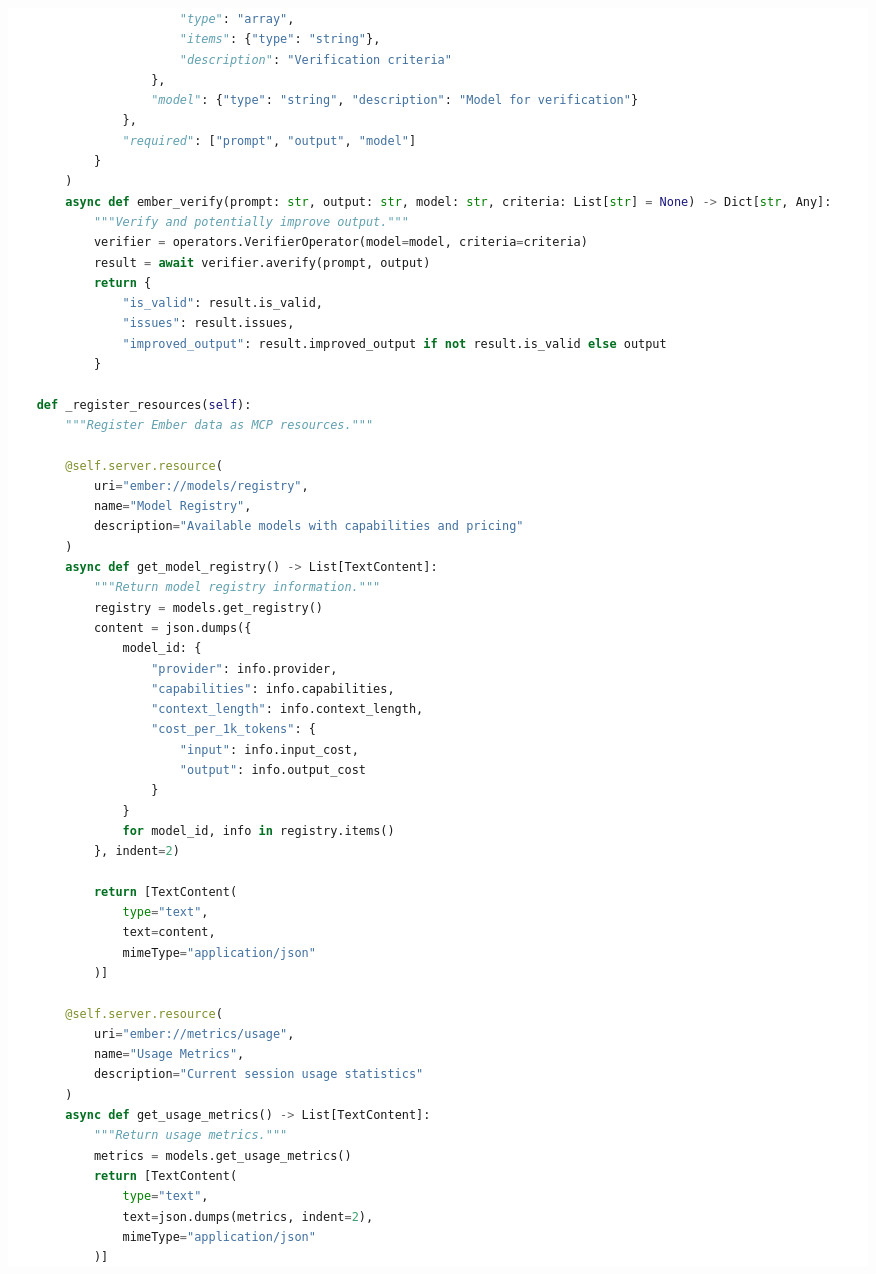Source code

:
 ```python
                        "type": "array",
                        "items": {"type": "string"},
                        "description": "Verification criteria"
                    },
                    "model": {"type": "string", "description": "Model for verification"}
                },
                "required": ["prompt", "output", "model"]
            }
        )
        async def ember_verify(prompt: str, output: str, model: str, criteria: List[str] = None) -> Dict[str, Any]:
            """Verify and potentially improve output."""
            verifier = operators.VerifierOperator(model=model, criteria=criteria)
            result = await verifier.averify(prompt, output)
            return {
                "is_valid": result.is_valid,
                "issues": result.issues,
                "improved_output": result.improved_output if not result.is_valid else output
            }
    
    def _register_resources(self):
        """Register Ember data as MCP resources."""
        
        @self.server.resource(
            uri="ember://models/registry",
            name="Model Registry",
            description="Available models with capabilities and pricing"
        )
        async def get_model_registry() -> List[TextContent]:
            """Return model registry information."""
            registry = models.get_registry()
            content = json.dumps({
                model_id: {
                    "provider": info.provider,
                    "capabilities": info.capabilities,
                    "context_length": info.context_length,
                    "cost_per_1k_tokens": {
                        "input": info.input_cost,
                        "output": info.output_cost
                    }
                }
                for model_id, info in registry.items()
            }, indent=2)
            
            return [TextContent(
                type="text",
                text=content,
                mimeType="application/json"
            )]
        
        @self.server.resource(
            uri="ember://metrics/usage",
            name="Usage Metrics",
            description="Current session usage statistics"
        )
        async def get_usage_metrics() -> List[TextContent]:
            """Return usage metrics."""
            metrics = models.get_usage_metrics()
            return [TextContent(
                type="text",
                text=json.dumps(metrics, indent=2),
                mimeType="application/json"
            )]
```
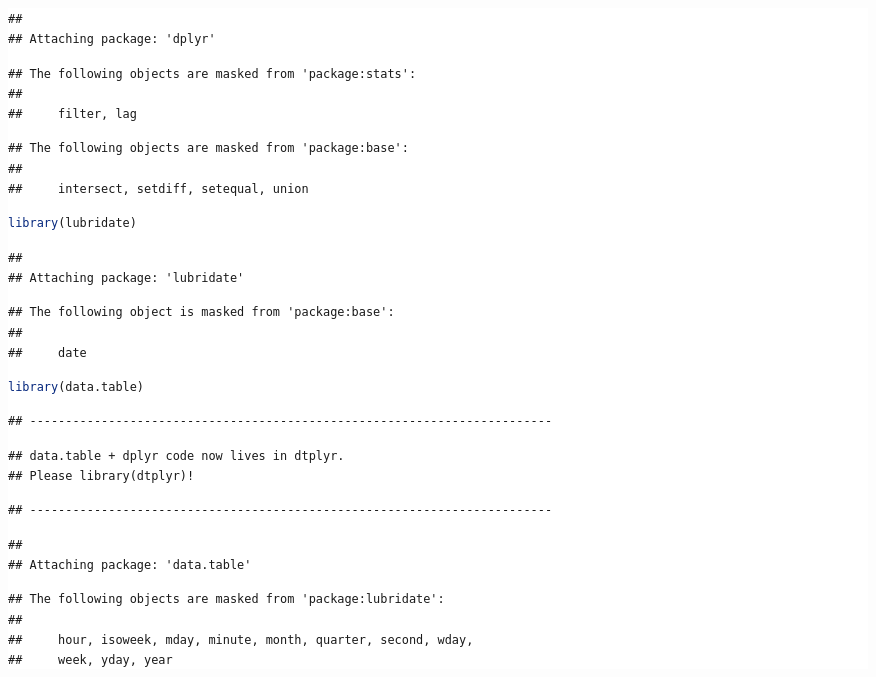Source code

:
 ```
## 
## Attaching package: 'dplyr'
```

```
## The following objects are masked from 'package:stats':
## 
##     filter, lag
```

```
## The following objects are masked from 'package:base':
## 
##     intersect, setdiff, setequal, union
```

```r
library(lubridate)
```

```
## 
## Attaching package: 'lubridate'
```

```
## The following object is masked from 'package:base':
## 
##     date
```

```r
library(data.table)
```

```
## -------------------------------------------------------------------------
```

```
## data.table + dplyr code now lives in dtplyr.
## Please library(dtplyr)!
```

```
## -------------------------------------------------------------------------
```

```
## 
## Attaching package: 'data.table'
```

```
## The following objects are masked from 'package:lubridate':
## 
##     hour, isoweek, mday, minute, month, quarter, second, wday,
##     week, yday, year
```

◇ ◇ ◇

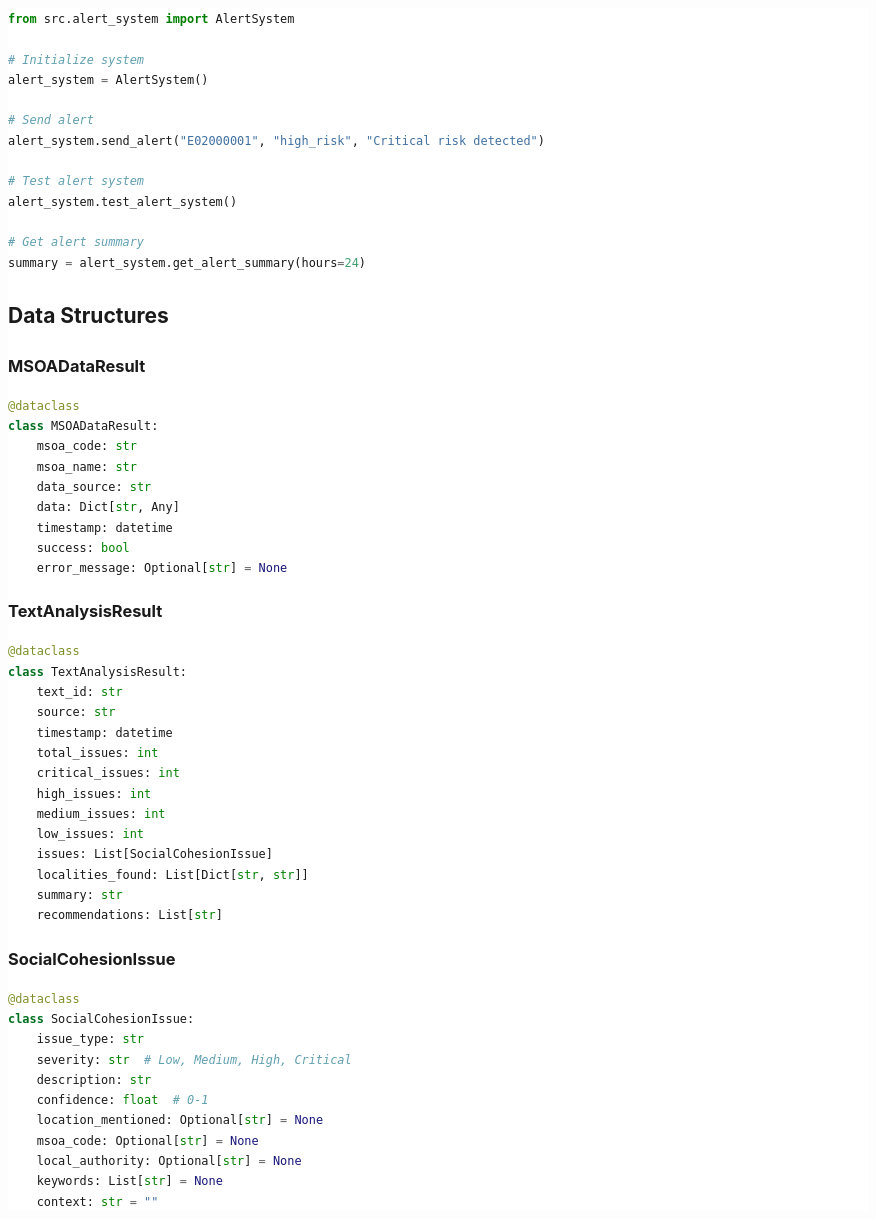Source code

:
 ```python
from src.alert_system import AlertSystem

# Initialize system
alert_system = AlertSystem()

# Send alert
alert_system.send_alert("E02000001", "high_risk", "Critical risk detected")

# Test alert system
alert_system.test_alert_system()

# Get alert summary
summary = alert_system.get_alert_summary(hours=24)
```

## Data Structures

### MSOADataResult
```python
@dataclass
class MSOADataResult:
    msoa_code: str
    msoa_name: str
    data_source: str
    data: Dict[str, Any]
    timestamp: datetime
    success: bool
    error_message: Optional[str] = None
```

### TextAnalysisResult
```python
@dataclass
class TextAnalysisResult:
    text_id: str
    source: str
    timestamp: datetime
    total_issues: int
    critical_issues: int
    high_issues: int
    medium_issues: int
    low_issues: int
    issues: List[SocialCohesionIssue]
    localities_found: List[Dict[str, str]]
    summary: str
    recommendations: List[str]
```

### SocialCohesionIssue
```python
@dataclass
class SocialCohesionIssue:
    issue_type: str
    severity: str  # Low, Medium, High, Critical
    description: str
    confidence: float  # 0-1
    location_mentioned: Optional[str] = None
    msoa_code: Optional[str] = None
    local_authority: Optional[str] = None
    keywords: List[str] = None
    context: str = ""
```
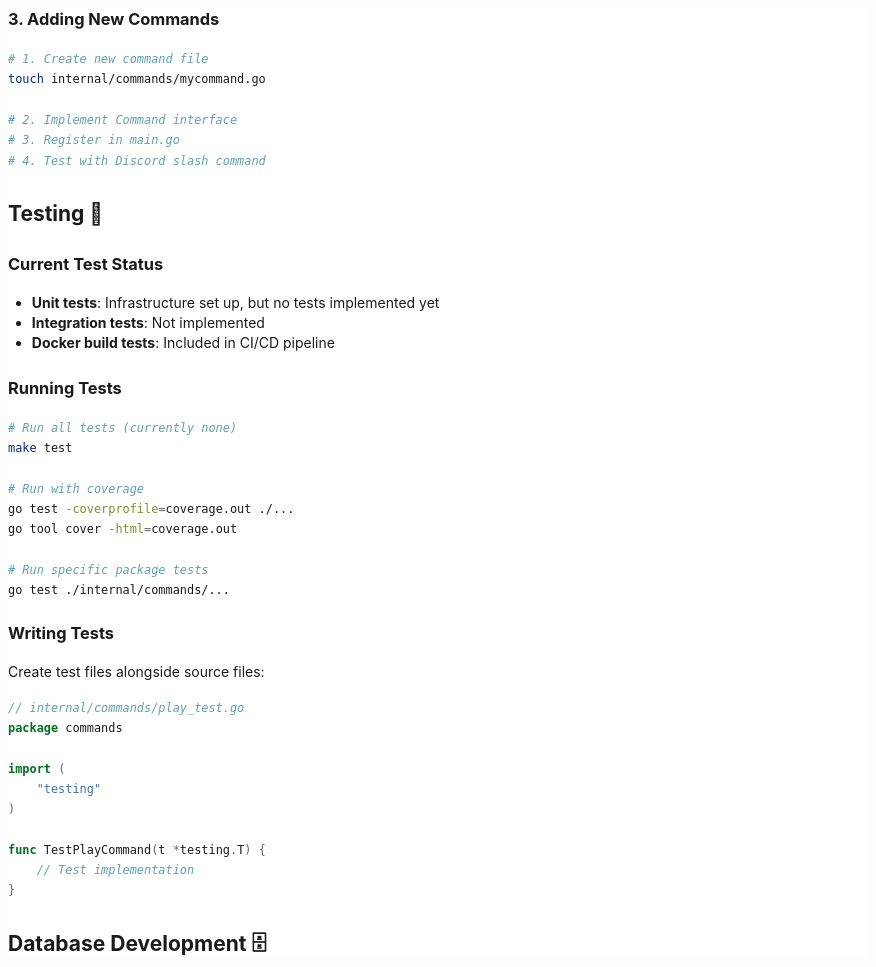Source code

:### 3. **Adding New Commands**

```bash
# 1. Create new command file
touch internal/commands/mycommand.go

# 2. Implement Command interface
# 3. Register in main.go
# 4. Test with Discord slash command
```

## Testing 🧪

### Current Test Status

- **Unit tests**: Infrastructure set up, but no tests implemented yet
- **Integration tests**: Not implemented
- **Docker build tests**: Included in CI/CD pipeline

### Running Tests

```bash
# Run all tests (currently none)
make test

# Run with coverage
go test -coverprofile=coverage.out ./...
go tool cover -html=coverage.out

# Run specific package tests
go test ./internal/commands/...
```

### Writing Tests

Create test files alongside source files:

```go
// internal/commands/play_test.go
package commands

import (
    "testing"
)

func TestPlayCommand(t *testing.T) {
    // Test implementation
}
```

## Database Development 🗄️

◇ ◇ ◇

**How to complete this task:** What lines in the material above hold the word "package"? Pull them out.

**Result of this exercise:**
## Attaching package: 'dplyr'
## The following objects are masked from 'package:stats':
## The following objects are masked from 'package:base':
## Attaching package: 'lubridate'
## The following object is masked from 'package:base':
## Attaching package: 'data.table'
## The following objects are masked from 'package:lubridate':
# Run specific package tests
package commands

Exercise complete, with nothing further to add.